Q. I went on a Caribbean cruise last month and loved it. Then I got home and a friend berated me. She said cruise ships dump waste and spew pollution. Is this true? And is there even such a thing as a guilt-free vacation? -- Catherine M., Herkimer, New York
A. It's difficult, sometimes, to know what to think. It's no secret the cruise industry has taken its lumps over the years for its environmental record. But it now seems eager to tout its eco-friendly practices. Holland America, for example, debuted a system on one of its ships last year that uses sea water to "scrub" its emissions. And the industry in general promotes its efforts to treat wastewater to minimize the impact it has on the oceans. But is this genuine environmentalism, or are these companies merely greenwashing?
It's a blurry line, and no matter how you cut it, massive cruise ships create a huge amount of waste -- about 30,000 gallons of sewage per ship per day.
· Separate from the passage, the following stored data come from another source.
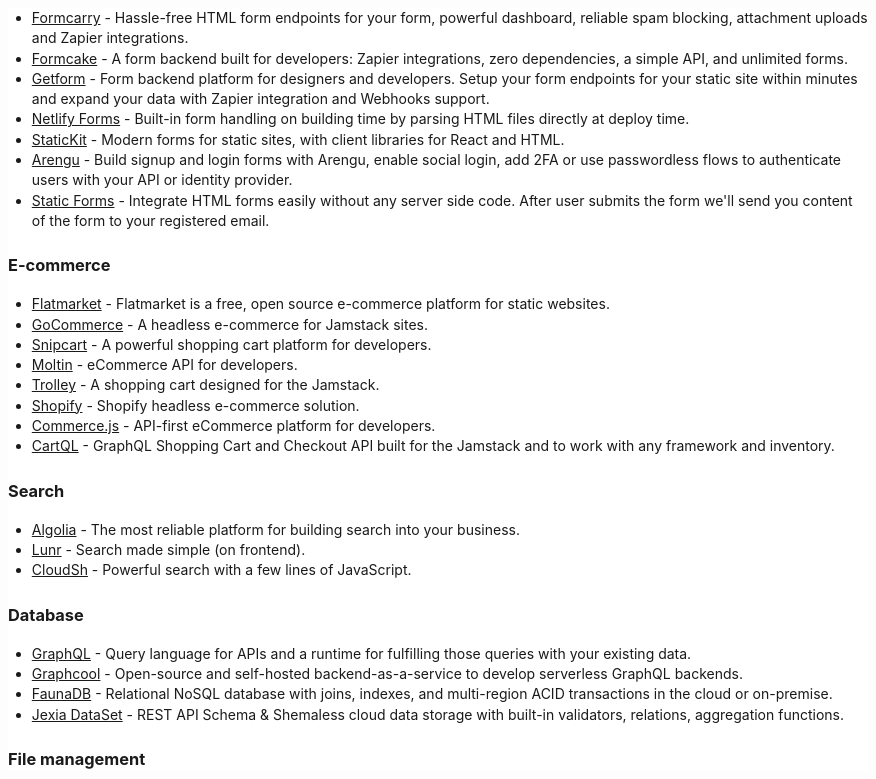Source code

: -   [Formcarry](https://formcarry.com/) - Hassle-free HTML form endpoints for your form, powerful dashboard, reliable spam blocking, attachment uploads and Zapier integrations.
-   [Formcake](https://formcake.com/) - A form backend built for developers: Zapier integrations, zero dependencies, a simple API, and unlimited forms.
-   [Getform](https://getform.io/) - Form backend platform for designers and developers. Setup your form endpoints for your static site within minutes and expand your data with Zapier integration and Webhooks support.
-   [Netlify Forms](https://www.netlify.com/docs/form-handling/) - Built-in form handling on building time by parsing HTML files directly at deploy time.
-   [StaticKit](https://statickit.com/) - Modern forms for static sites, with client libraries for React and HTML.
-   [Arengu](https://www.arengu.com/) - Build signup and login forms with Arengu, enable social login, add 2FA or use passwordless flows to authenticate users with your API or identity provider.
-   [Static Forms](https://www.staticforms.xyz/) - Integrate HTML forms easily without any server side code. After user submits the form we'll send you content of the form to your registered email.

### [](https://github.com/automata/awesome-jamstack#e-commerce)E-commerce

-   [Flatmarket](https://github.com/christophercliff/flatmarket) - Flatmarket is a free, open source e-commerce platform for static websites.
-   [GoCommerce](https://www.gocommerceapi.org/) - A headless e-commerce for Jamstack sites.
-   [Snipcart](https://snipcart.com/) - A powerful shopping cart platform for developers.
-   [Moltin](https://moltin.com/) - eCommerce API for developers.
-   [Trolley](https://trolley.link/) - A shopping cart designed for the Jamstack.
-   [Shopify](https://www.shopify.co.uk/plus/solutions/headless-commerce) - Shopify headless e-commerce solution.
-   [Commerce.js](https://commercejs.com/) - API-first eCommerce platform for developers.
-   [CartQL](https://cartql.com/) - GraphQL Shopping Cart and Checkout API built for the Jamstack and to work with any framework and inventory.

### [](https://github.com/automata/awesome-jamstack#search)Search

-   [Algolia](https://www.algolia.com/) - The most reliable platform for building search into your business.
-   [Lunr](https://lunrjs.com/) - Search made simple (on frontend).
-   [CloudSh](https://cloudsh.com/) - Powerful search with a few lines of JavaScript.

### [](https://github.com/automata/awesome-jamstack#database)Database

-   [GraphQL](https://graphql.org/) - Query language for APIs and a runtime for fulfilling those queries with your existing data.
-   [Graphcool](https://graph.cool/) - Open-source and self-hosted backend-as-a-service to develop serverless GraphQL backends.
-   [FaunaDB](https://fauna.com/) - Relational NoSQL database with joins, indexes, and multi-region ACID transactions in the cloud or on-premise.
-   [Jexia DataSet](https://jexia.com/) - REST API Schema & Shemaless cloud data storage with built-in validators, relations, aggregation functions.

### [](https://github.com/automata/awesome-jamstack#file-management)File management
In the States, the ships can legally dump that waste straight into the ocean once they are three miles from shore, and most run on unregulated diesel engines. So where does that leave us as eco-conscious consumers? Some people might suggest that we should reward the larger commercial cruise lines that seem to be adopting green practices as a way of encouraging them to be as eco-friendly as possible. My feeling is, why send your business their way when there are so many smaller, more environmentally friendly cruises you can choose from?
I called M.J. Kietzke, an eco-travel agent of the Travel Specialists, and asked if she knew of any earth-friendly cruise options. She had multiple suggestions, including locally owned charter sailboats, "live-aboard" boat trips for scuba divers, and even a mail boat that visits isolated towns along the Norwegian coastline. Some Galapagos cruises will put part of your money toward island conservation. "These boats are small," says Kietzke, "so they don't generate the waste that a large ship does." For even more ideas, visit the site of the International Eco-tourism Society at ecotourism.org, where you can search for a travel agent who specializes in eco-tourism, and browse through a selection of vacations around the globe that meet the society's guidelines for sustainable travel -- including those trips that directly benefit the host communities.